= Dirk van Hogendorp (lawyer) =

Dutch lawyer (1797–1845)

Dirk, Count van Hogendorp (18 December 1797, Amsterdam – 18 March 1845, The Hague), son of Gijsbert Karel van Hogendorp, nephew of Dirk van Hogendorp, father of Dirk van Hogendorp jr., was a Dutch jurist. Van Hogendorp lived continually in the shadow of his father, the founder of the first Dutch Constitution. He is a great-great-grandfather of Audrey Hepburn.

==Life==
Van Hogendorp studied law at Leiden. He graduated there in 1822 as doctor 'in both laws' (Doctor iuris utriusque), that is, civil law and criminal law. During his studies, he came under the influence of Willem Bilderdijk. In 1830 Van Hogendorp became substitute-officer at the court of Amsterdam. Later on he became an attorney (raadsheer) in the Provincial Court of South Holland. In that same year, he married his first cousin Marianne Cathérine jonkvrouw van Hogendorp. They had a number of children, including Dirk van Hogendorp jr. (1833-1857), who like his father studied at Leiden and became a lawyer, and Anna van Hogendorp (1841-1915), who became a Christian supporter of women's suffrage. Through his oldest daughter Caroline (1831-1913), he is a great-great-grandfather of Audrey Hepburn.

In the summer of 1823 Dirk van Hogendorp travelled round the Netherlands on foot with his friend Jacob van Lennep. Both gentlemen loved this journey and produced diaries of it - that of Van Lennep was later published under the title 'Nederland in den goeden ouden Tijd' ('The Netherlands in the good old days', 1943) and 'Lopen met Van Lennep' ('Walking with Van Lennep', 2000), edited by Marita Mathijsen and Geert Mak.
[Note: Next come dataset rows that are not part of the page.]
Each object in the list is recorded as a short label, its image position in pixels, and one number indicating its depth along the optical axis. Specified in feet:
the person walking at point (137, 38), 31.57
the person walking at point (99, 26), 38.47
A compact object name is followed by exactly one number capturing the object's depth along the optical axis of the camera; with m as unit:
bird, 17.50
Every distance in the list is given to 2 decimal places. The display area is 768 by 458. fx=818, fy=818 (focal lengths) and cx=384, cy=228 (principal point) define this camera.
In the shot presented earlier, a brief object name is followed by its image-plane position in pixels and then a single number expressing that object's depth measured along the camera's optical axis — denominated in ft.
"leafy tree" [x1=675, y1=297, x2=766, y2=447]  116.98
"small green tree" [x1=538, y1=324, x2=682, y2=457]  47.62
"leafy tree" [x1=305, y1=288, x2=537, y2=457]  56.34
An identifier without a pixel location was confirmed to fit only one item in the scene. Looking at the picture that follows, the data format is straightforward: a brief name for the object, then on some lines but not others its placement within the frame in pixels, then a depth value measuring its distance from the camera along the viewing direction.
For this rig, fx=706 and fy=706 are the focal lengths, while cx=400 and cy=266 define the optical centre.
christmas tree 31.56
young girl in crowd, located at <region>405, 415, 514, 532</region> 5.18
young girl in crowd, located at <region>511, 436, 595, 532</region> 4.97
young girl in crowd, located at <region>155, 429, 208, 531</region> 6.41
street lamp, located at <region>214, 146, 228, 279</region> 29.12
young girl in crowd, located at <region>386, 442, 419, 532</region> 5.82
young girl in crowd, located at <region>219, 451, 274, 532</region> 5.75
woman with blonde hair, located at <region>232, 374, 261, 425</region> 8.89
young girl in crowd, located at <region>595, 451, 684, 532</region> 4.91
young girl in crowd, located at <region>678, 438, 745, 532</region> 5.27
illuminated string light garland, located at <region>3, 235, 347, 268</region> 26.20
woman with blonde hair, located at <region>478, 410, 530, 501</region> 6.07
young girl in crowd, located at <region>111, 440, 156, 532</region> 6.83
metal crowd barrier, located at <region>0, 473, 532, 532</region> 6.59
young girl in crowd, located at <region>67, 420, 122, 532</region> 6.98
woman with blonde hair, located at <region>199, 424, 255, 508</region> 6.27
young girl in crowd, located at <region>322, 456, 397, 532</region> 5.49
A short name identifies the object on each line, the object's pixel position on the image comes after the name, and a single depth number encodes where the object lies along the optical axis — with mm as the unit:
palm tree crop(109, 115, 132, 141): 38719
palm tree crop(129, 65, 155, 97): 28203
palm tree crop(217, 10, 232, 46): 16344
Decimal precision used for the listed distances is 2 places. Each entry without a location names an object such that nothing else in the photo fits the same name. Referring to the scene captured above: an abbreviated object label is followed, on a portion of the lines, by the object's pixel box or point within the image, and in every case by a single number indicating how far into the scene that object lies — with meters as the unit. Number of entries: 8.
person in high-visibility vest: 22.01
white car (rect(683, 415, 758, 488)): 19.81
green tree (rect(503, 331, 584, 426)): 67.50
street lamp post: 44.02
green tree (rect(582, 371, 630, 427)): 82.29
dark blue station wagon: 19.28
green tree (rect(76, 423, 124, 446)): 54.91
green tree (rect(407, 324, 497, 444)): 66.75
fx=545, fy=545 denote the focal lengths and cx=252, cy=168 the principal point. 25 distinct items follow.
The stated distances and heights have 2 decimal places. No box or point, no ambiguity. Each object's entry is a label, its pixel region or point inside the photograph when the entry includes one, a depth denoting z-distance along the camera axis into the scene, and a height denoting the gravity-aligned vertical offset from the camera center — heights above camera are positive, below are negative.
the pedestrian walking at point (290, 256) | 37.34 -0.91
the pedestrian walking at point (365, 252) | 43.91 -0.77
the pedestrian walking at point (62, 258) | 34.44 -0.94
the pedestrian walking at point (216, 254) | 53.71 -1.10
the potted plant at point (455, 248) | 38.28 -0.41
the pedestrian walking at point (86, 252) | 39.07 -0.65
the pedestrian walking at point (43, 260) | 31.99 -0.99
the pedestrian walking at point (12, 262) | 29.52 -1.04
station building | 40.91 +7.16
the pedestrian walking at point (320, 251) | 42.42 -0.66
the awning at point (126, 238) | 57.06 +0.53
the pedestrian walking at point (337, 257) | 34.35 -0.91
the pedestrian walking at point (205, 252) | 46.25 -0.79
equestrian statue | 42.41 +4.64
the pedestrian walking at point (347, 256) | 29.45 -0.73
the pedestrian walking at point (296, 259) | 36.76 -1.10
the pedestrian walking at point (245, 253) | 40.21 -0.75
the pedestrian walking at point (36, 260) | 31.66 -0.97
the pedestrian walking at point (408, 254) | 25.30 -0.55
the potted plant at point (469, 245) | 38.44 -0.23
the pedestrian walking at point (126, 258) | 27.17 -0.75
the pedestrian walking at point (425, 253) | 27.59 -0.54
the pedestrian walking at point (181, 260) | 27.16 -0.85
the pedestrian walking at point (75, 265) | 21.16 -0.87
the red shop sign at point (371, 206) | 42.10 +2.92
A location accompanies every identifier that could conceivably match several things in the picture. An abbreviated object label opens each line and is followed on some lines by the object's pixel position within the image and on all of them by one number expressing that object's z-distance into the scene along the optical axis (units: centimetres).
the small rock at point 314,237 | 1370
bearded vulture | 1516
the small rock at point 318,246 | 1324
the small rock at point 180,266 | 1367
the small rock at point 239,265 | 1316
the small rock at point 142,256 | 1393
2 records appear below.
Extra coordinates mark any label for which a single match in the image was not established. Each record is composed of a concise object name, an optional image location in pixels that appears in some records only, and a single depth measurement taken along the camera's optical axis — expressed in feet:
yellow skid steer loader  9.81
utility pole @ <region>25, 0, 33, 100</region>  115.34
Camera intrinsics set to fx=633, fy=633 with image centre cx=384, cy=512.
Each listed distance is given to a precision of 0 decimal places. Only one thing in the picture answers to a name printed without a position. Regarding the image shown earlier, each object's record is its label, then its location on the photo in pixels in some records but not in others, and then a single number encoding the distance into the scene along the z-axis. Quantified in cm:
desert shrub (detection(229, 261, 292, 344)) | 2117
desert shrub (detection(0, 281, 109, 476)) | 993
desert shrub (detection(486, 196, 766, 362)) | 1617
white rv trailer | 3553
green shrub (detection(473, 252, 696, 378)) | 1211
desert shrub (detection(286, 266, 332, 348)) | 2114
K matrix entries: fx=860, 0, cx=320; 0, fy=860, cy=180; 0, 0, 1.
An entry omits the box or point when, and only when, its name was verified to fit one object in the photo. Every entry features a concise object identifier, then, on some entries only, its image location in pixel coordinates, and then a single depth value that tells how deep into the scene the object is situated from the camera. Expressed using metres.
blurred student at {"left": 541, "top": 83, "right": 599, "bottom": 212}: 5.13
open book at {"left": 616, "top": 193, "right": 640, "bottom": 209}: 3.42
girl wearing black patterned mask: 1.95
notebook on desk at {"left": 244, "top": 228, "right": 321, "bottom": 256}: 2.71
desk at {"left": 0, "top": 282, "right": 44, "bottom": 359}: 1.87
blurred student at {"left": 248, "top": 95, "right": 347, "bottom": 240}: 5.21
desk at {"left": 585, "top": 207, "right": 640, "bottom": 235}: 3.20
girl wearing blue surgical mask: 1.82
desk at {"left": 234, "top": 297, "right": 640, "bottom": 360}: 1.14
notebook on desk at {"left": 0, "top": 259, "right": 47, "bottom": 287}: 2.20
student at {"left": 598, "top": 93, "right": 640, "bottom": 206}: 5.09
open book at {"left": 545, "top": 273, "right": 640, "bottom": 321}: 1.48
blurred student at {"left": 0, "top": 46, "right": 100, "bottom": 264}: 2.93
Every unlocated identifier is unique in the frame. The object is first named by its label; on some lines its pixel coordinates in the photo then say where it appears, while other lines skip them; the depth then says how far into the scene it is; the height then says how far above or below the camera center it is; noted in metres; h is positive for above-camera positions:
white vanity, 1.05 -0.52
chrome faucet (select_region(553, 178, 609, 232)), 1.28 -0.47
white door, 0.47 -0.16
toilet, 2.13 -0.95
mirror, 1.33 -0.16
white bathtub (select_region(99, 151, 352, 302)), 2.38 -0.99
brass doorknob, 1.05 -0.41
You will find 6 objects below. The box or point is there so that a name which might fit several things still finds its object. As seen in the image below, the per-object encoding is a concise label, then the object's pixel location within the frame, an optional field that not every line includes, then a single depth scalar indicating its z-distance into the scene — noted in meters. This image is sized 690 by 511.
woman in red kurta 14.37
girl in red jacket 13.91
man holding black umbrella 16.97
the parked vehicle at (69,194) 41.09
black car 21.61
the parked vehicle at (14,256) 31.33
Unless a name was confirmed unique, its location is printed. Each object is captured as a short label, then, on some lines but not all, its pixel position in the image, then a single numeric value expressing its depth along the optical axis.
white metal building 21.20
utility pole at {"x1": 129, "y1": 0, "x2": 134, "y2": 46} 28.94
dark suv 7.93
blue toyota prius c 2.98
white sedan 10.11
The last edition appeared as a result of a TV series made for the RVU by Theo Uittenbogaard, 'De Zomer van 1823' ('The Summer of 1823'), in which he and Geert Mak retraced the pair's footsteps.

The archives of Van Hogendorp are named in the 1955 Kluit Catalogus of the library of the University of Amsterdam on The Réveil.